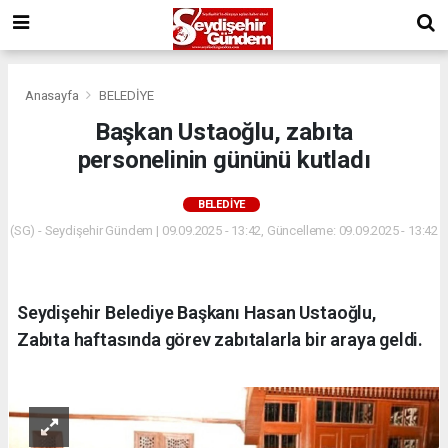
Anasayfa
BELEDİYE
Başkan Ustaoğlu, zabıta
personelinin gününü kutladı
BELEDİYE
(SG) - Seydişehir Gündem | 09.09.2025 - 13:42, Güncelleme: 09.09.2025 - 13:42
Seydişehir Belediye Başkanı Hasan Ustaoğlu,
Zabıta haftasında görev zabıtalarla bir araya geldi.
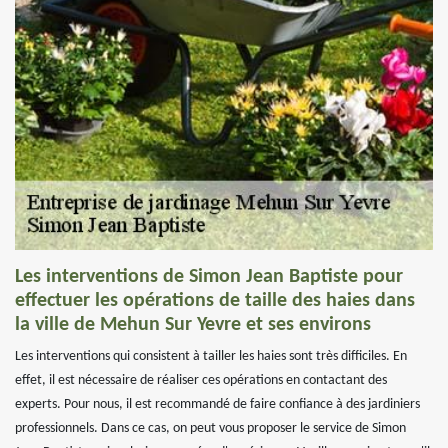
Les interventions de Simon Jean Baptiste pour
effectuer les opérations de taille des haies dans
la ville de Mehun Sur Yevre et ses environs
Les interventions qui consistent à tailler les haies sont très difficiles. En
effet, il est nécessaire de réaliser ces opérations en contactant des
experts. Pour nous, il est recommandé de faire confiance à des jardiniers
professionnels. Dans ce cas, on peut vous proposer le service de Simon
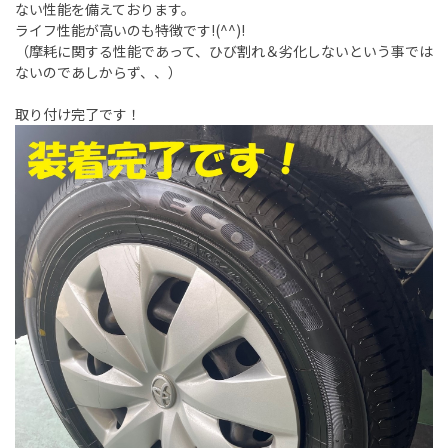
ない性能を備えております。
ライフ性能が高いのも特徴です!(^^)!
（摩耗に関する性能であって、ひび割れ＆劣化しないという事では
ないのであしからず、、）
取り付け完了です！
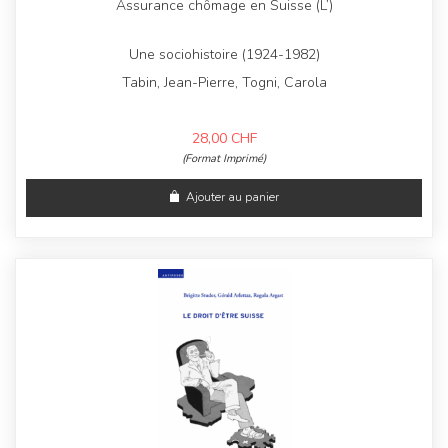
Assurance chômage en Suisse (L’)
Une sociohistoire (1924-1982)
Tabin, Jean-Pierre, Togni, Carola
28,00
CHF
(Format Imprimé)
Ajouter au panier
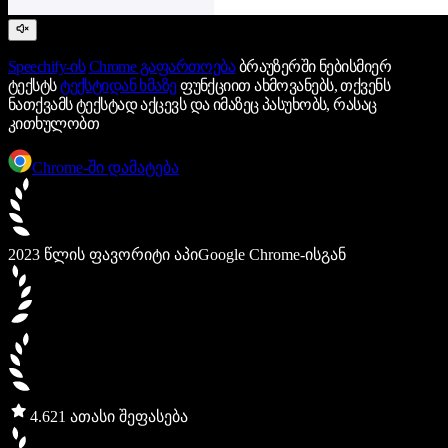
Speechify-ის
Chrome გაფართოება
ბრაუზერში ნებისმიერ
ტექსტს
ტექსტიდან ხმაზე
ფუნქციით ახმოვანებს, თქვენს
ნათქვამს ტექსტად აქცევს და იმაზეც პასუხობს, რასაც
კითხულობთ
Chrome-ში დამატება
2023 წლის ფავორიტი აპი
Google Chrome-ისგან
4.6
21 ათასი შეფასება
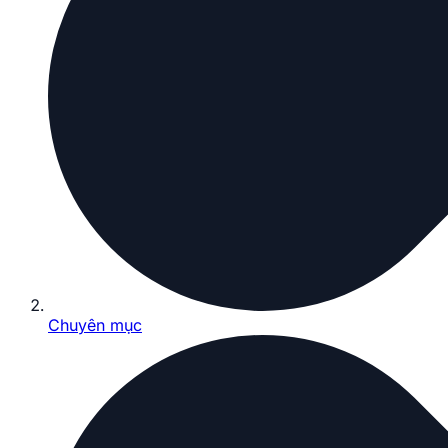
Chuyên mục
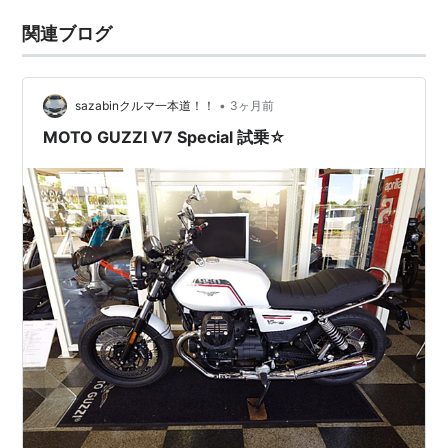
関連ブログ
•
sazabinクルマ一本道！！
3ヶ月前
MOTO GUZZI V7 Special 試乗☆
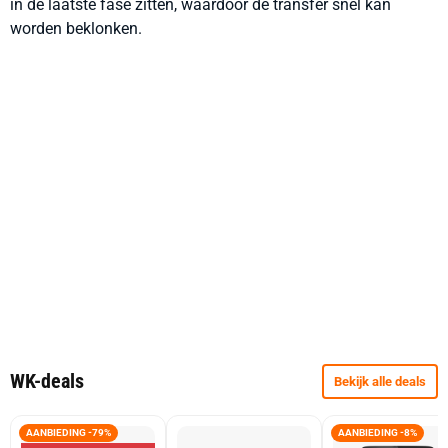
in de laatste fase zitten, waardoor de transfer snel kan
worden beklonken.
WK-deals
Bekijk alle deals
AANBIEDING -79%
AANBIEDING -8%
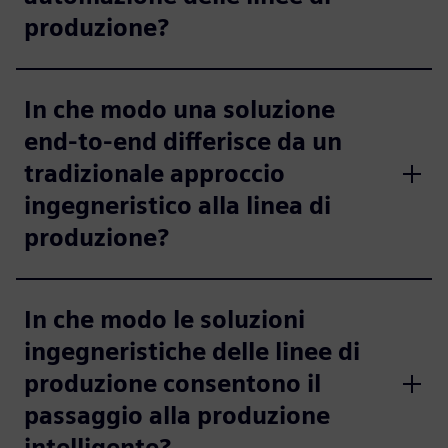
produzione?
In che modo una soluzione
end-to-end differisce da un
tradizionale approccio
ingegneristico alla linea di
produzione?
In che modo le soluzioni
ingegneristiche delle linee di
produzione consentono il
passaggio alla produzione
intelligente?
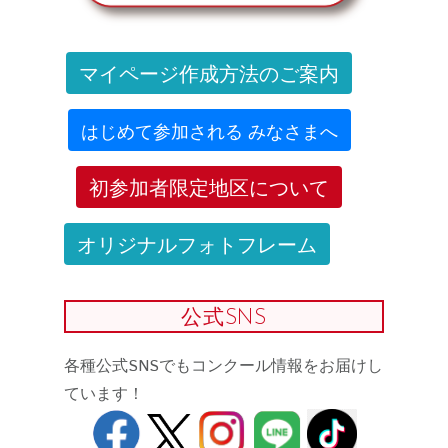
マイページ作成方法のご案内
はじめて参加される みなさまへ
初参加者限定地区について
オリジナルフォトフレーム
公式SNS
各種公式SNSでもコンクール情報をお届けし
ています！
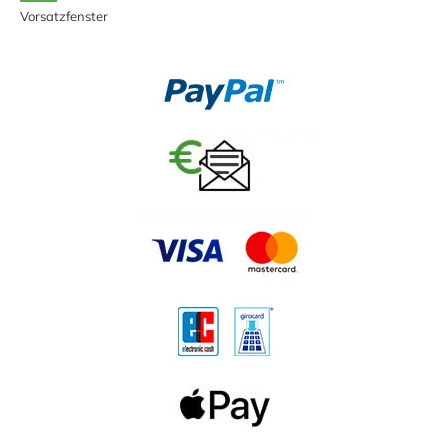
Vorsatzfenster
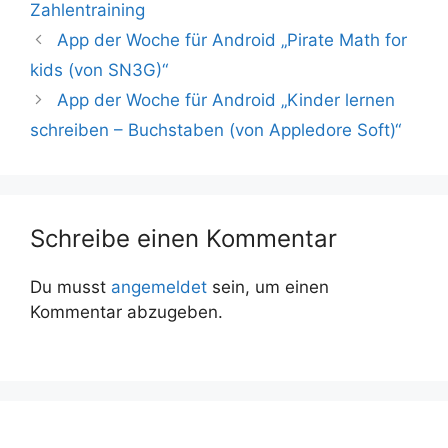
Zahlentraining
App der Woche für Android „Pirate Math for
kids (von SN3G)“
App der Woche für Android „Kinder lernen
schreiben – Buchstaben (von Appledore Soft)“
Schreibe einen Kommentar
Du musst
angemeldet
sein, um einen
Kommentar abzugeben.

### Task to carry out
Please print the rows starting at the line that contains "Les interventions de Simon Jean Baptiste pour" and ending at the line that contains "professionnels. Dans ce", reproducing each line without any change.

### Expected answer
Les interventions de Simon Jean Baptiste pour
effectuer les opérations de taille des haies dans
la ville de Mehun Sur Yevre et ses environs
Les interventions qui consistent à tailler les haies sont très difficiles. En
effet, il est nécessaire de réaliser ces opérations en contactant des
experts. Pour nous, il est recommandé de faire confiance à des jardiniers
professionnels. Dans ce cas, on peut vous proposer le service de Simon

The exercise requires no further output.